Мальчик опять звал кружиться.

– Последний танец, – сказала она. – Пора домой.

Он даже остановился.

– Вам уже надоело? Вам скучно? Да, я сам знаю. Здесь тесно и душно. Поедем в другое место. Хотите? Я вам покажу… под Парижем. Там чудесно. Еще не поздно… Умоляю вас!

Наташа представила себе свою скучную отельную комнатку. Отчего не остаться еще хотя на часок «богатой англичанкой», раз это так забавно? Еще часок, другой – и конец. Навсегда.
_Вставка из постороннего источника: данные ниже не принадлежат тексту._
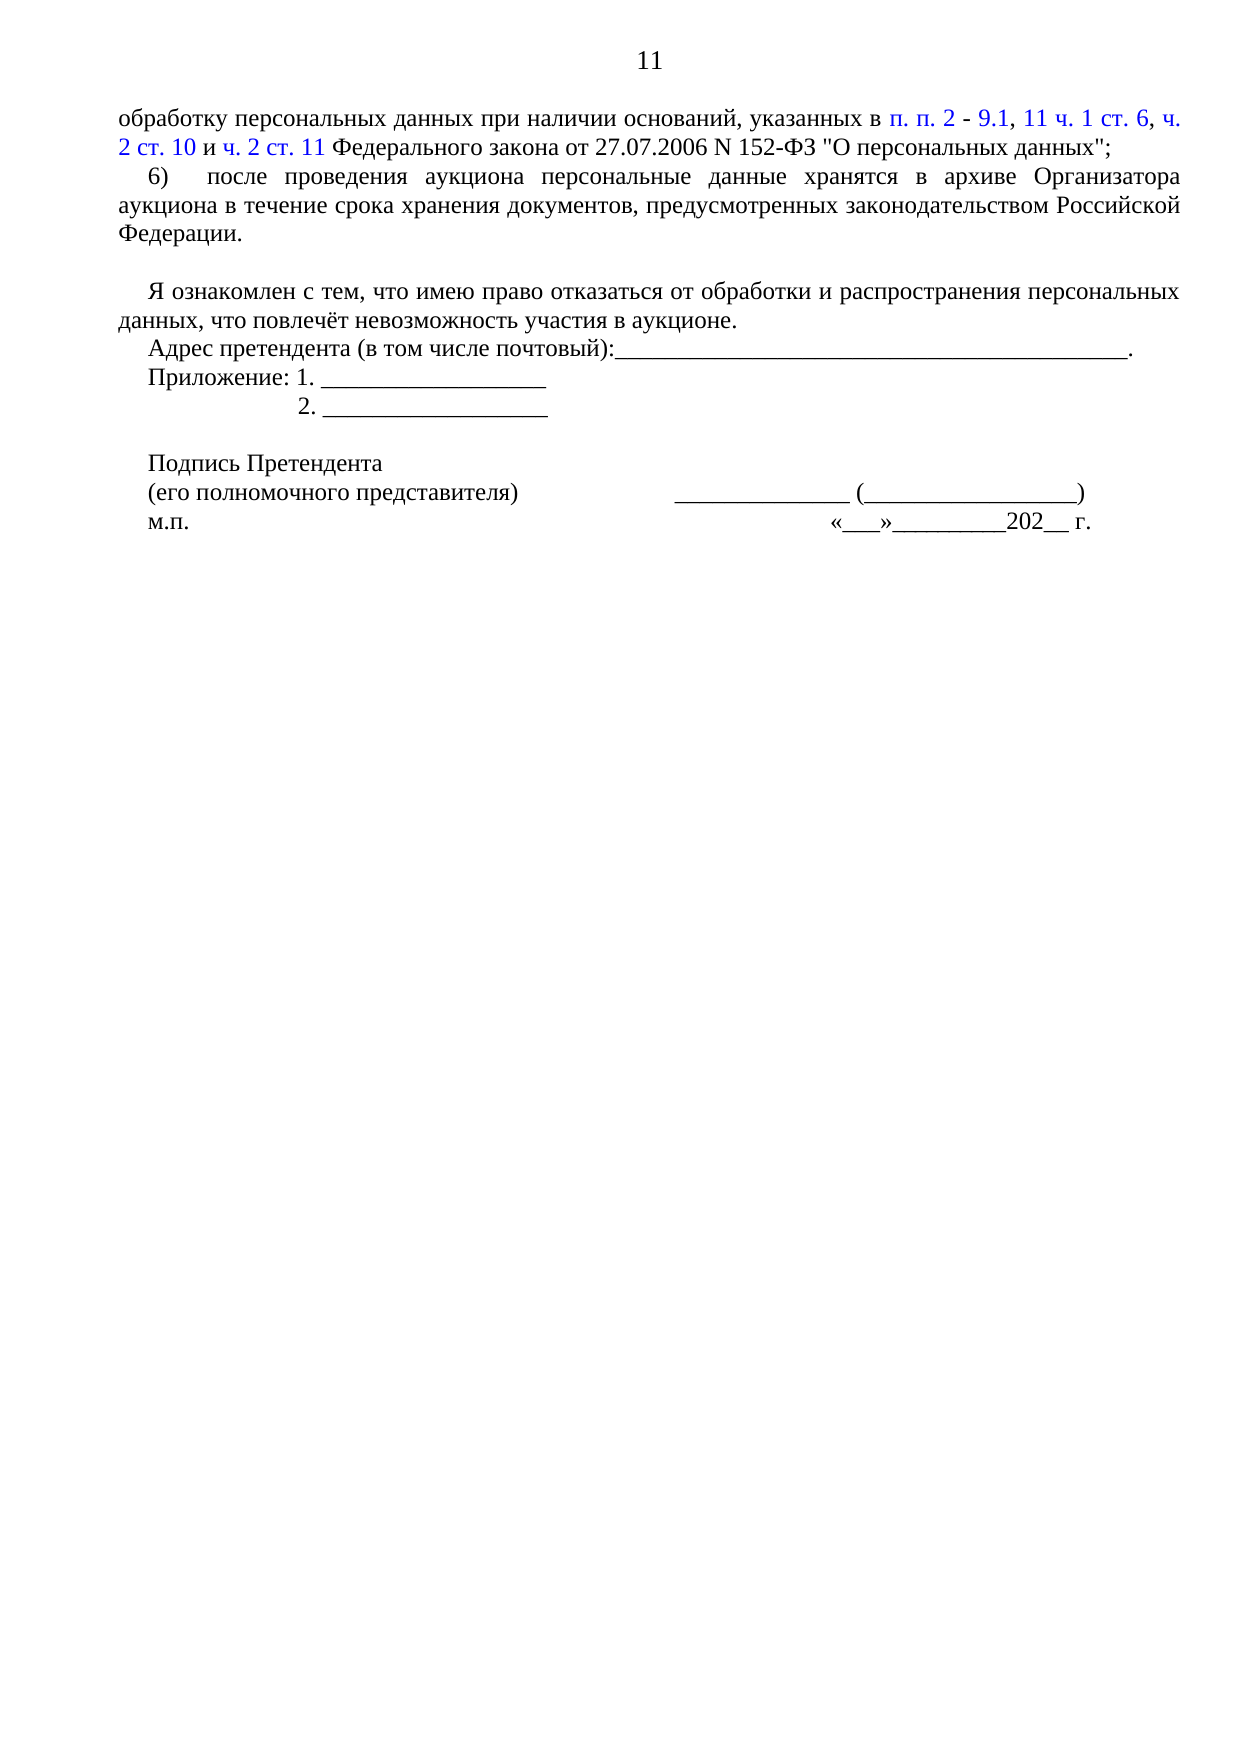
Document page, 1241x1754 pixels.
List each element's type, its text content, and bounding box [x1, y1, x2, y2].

text Подпись Претендента [118, 448, 1181, 477]
list после проведения аукциона персональные данные хранятся в архиве Организатора аукциона в течение срока хранения документов, предусмотренных законодательством Российской Федерации. [118, 161, 1181, 247]
text (его полномочного представителя) ______________ (_________________) [118, 477, 1181, 506]
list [118, 103, 1181, 161]
text м.п. «___» 202__ г. [118, 506, 1181, 535]
text Приложение: 1. __________________ [118, 362, 1181, 391]
text 2. __________________ [118, 391, 1181, 420]
text Я ознакомлен с тем, что имею право отказаться от обработки и распространения персональных данных, что повлечёт невозможность участия в аукционе. [118, 276, 1181, 333]
text Адрес претендента (в том числе почтовый):_________________________________________. [118, 333, 1181, 362]
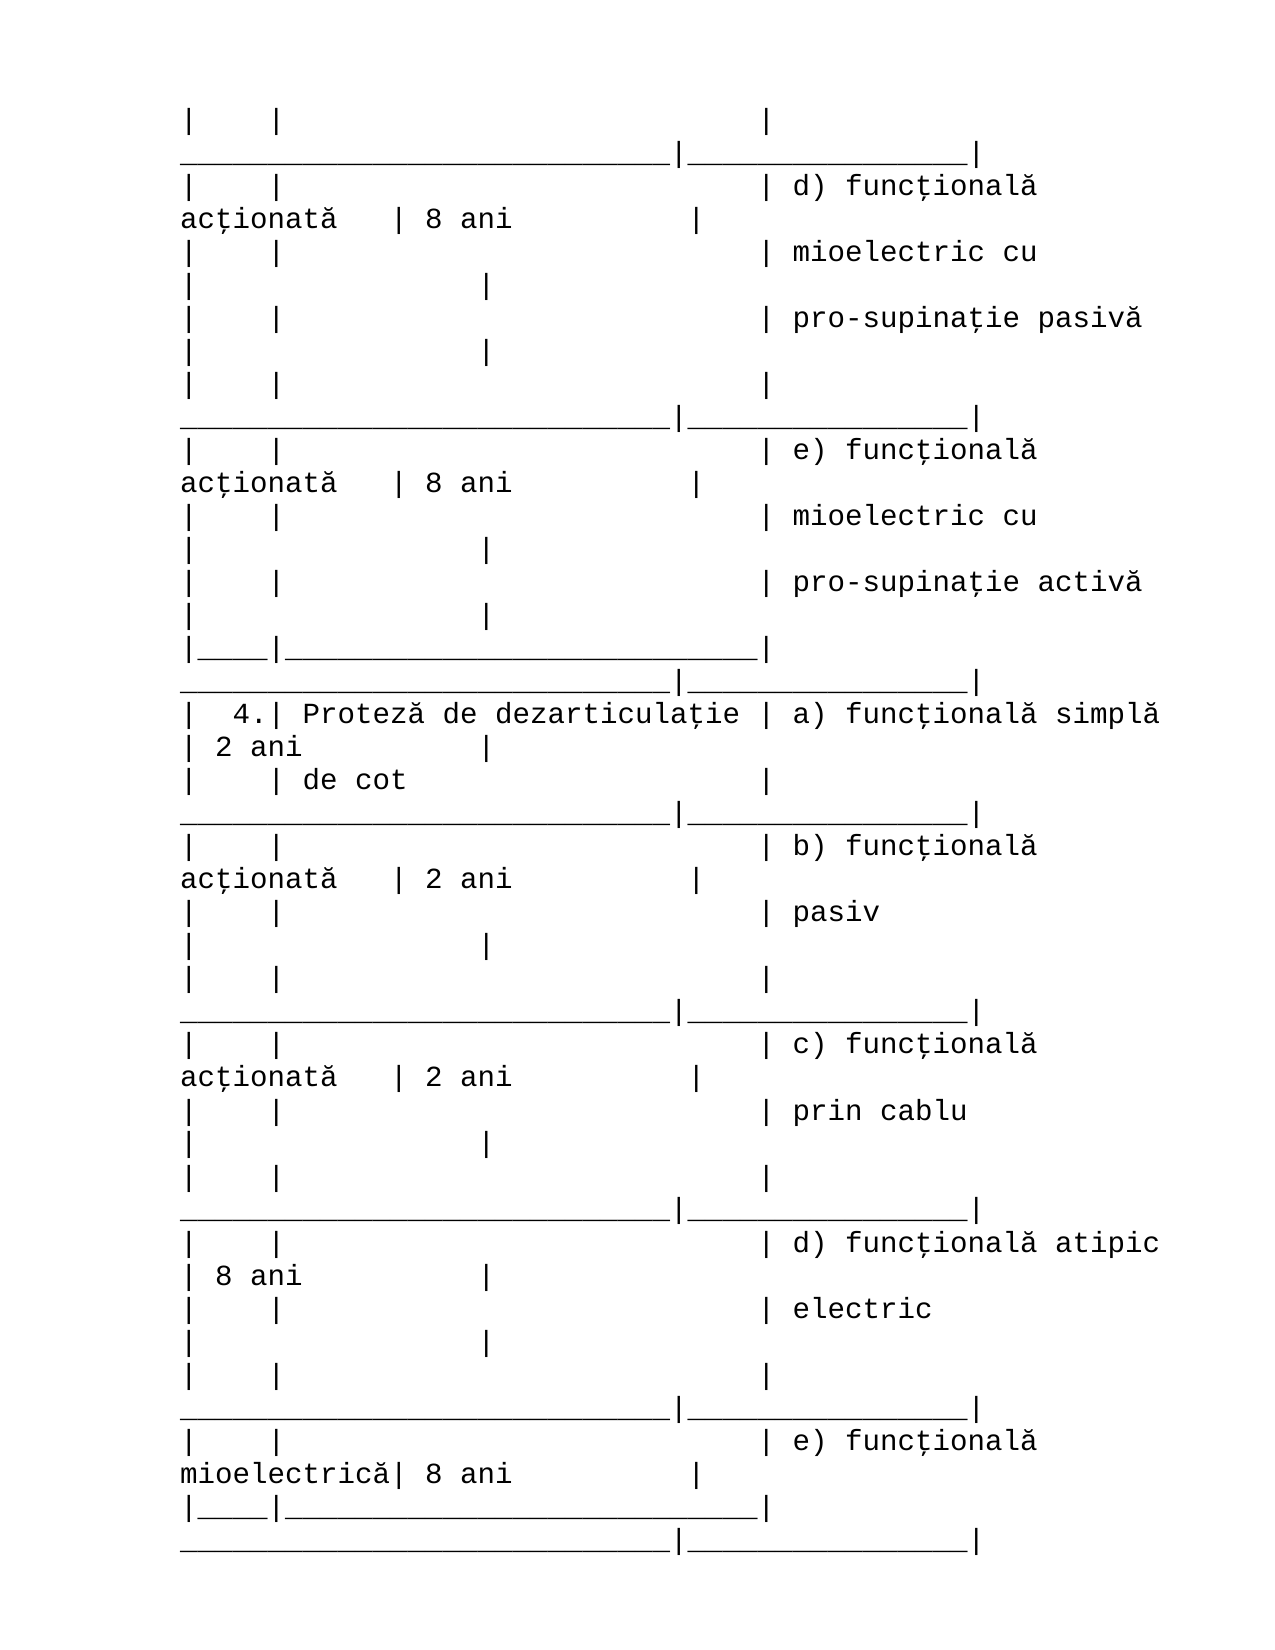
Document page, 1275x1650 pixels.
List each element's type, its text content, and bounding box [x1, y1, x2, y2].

– Ну хорошо, едем, – решила она. – Мой шофер внизу. Вы скажите ему адрес.

Он покраснел от удовольствия, засуетился…

Наташа подошла к своему столику, заплатила за вино и, накинув заученным грациозно-манекенным жестом свое сверкающее манто, спустилась с лестницы.

6Любовь – дитя богемы, не знавшее никогда закона… (фр.) – Ред.
7«Почему надо занимать Трибунал этим ничтожеством», – раздался голос с Горы. «Революция». Л. Мадлен (фр.)